A extinção encerra a exclusividade conferida por aquele registro, mas não transforma o sinal em escolha automaticamente segura. Antes de novo depósito, é preciso confirmar que a extinção foi publicada, verificar eventual prazo extraordinário de prorrogação e pesquisar outros pedidos, registros e direitos que possam impedir ou limitar o uso. “Caducada” e “disponível” não são sinônimos.
As hipóteses de extinção previstas no artigo 142
O art. 142 prevê extinção pela expiração da vigência, renúncia, caducidade ou inobservância do art. 217. Extinto o título, deixam de existir os direitos exclusivos derivados daquele registro, ressalvados os efeitos legais da causa e da data da extinção.
Isso não apaga outros títulos do mesmo titular, pedidos pendentes, nomes empresariais, direitos autorais, direitos da personalidade ou regras de concorrência desleal.
Confirmar que a extinção já está averbada, não apenas presumida
Consulte a RPI e o histórico completo. Registro próximo do fim pode estar no último ano para prorrogação; depois do término, o art. 133 ainda permite requerer prorrogação em seis meses mediante retribuição adicional.
Processo de caducidade em andamento também não equivale a extinção. Enquanto não houver decisão e publicação pertinentes, presumir disponibilidade pode levar a oposição ou indeferimento.
O risco do uso continuado pelo antigo titular
O antigo titular pode continuar usando o sinal, e esse uso pode ser juridicamente relevante conforme os fatos. Podem existir direito de precedência — sujeito aos requisitos e ao procedimento do art. 129, § 1º —, nome empresarial, repressão à concorrência desleal ou notoriedade comprovada no ramo.
Nenhuma dessas proteções nasce automaticamente do uso continuado. Elas exigem base legal e prova próprias, e o histórico de registro extinto pode influenciar algumas alegações administrativas.
Depósito de má-fé sobre marca de terceiro
Adotar sinal ainda fortemente associado a terceiro para captar sua clientela pode gerar conflito mesmo sem registro vigente. A boa-fé, a origem da escolha, o modo de apresentação e o risco de confusão ou associação são relevantes.
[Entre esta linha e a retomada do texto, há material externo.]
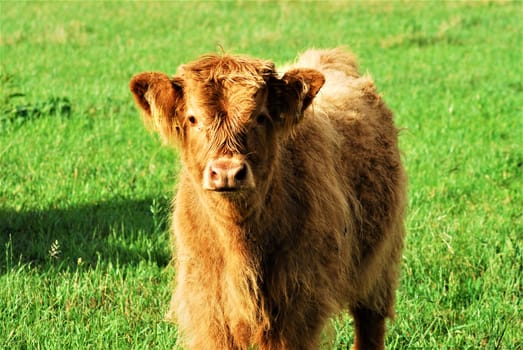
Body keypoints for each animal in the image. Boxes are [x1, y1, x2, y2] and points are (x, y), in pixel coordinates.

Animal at [129, 47, 408, 350]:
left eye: (260, 117)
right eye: (193, 118)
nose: (227, 172)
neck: (239, 245)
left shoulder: (296, 309)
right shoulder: (207, 306)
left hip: (380, 265)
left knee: (370, 320)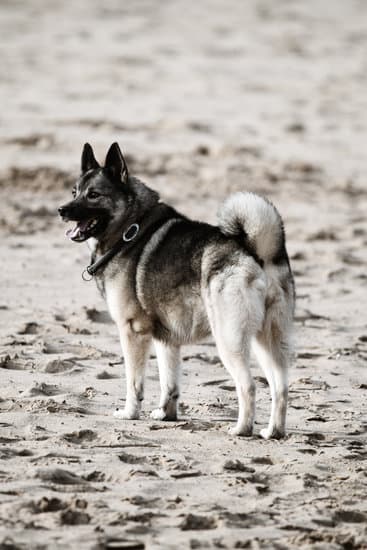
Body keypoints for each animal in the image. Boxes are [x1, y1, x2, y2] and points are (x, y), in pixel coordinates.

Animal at [60, 142, 296, 440]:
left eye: (93, 195)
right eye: (74, 192)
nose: (61, 210)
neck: (129, 229)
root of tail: (255, 253)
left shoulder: (132, 331)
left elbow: (133, 382)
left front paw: (129, 413)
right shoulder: (166, 339)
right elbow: (168, 383)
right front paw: (166, 414)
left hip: (229, 340)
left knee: (248, 385)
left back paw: (241, 429)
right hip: (266, 340)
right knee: (281, 387)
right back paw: (273, 431)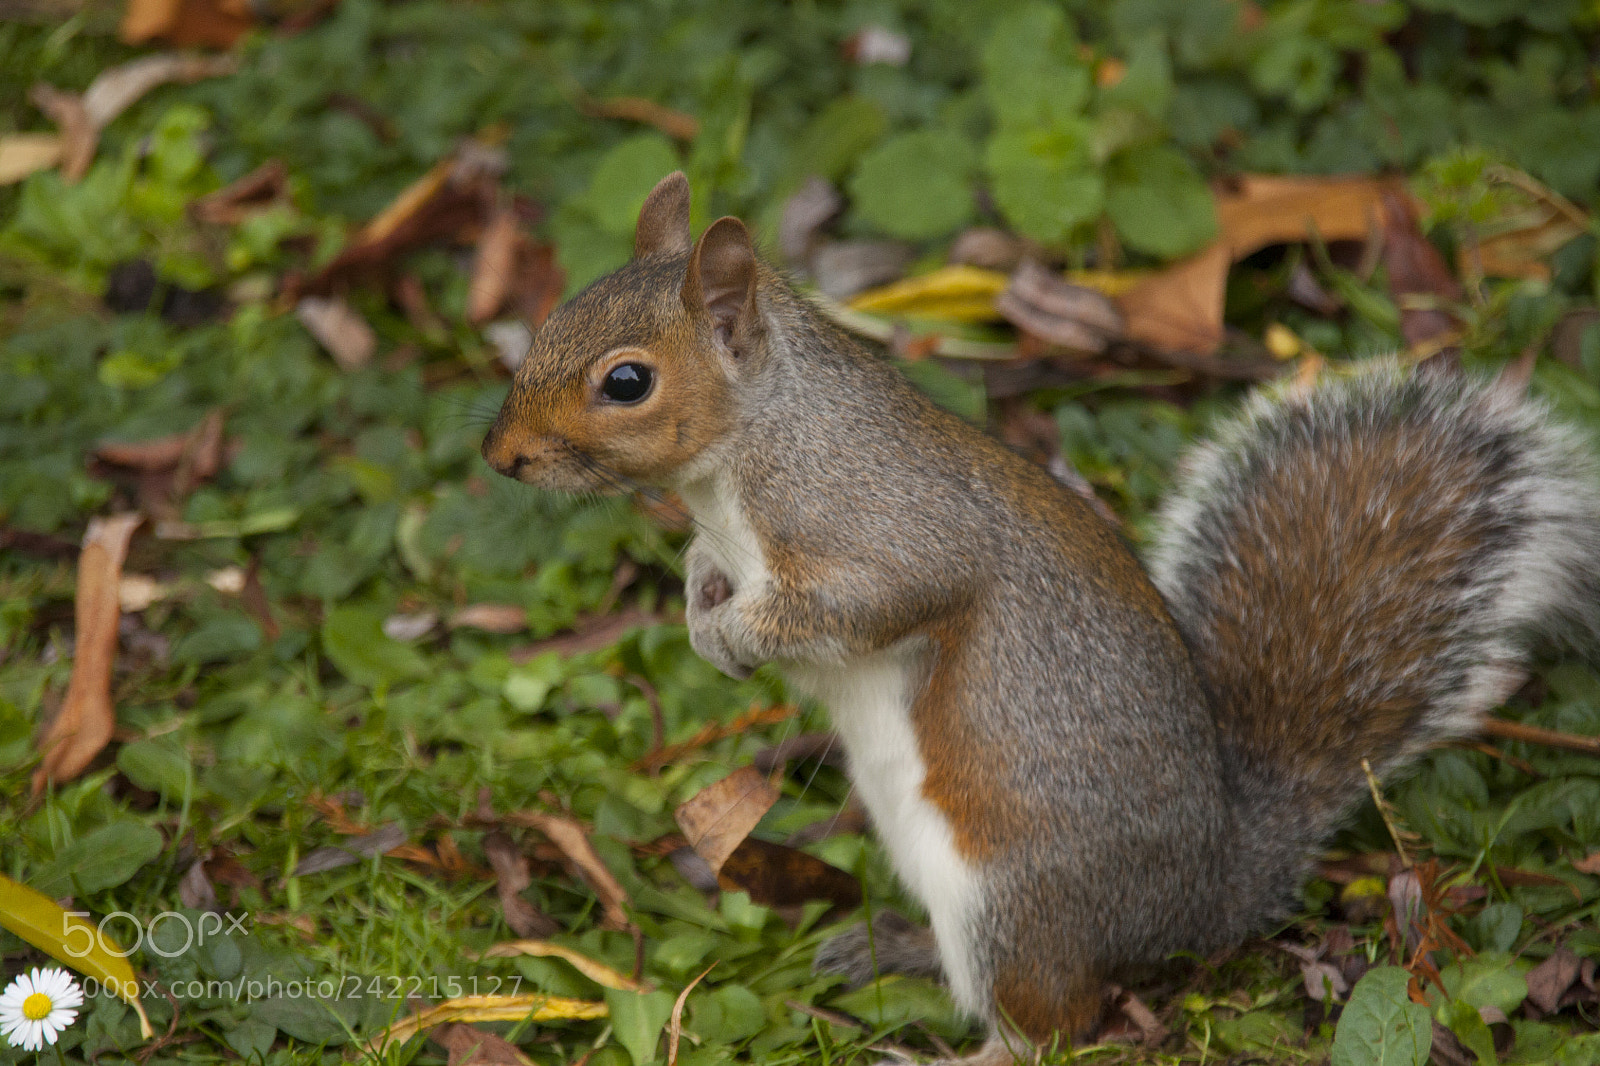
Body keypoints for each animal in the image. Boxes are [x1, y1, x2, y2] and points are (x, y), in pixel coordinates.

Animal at [482, 172, 1600, 1061]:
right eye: (550, 322)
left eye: (627, 381)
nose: (501, 457)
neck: (746, 454)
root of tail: (1205, 896)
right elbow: (705, 568)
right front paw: (697, 605)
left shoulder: (881, 529)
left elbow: (865, 602)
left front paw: (733, 635)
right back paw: (890, 950)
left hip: (1014, 904)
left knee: (1053, 1025)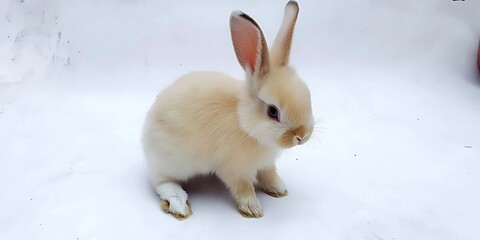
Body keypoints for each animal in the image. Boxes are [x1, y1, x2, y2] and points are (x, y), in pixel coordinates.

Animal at [142, 0, 316, 219]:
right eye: (272, 111)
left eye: (308, 95)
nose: (302, 136)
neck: (244, 123)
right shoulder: (234, 169)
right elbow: (243, 187)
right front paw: (253, 208)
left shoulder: (267, 164)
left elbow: (269, 175)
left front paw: (279, 189)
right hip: (172, 162)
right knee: (162, 182)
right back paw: (179, 204)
A busca deve incluir variações, titulares e classes afins. O novo pedido será examinado normalmente e pode ser questionado por direitos diferentes do título extinto. Consultar somente uma grafia exata é insuficiente.
Perguntas frequentes
Como saber se uma marca está realmente extinta no INPI?
Confira na RPI e na Busca Web se a extinção foi publicada e se não há prorrogação, recurso ou processo pendente. Depois, faça busca ampla por outros direitos; o status extinto de um registro não garante disponibilidade do sinal. Registre a data da consulta.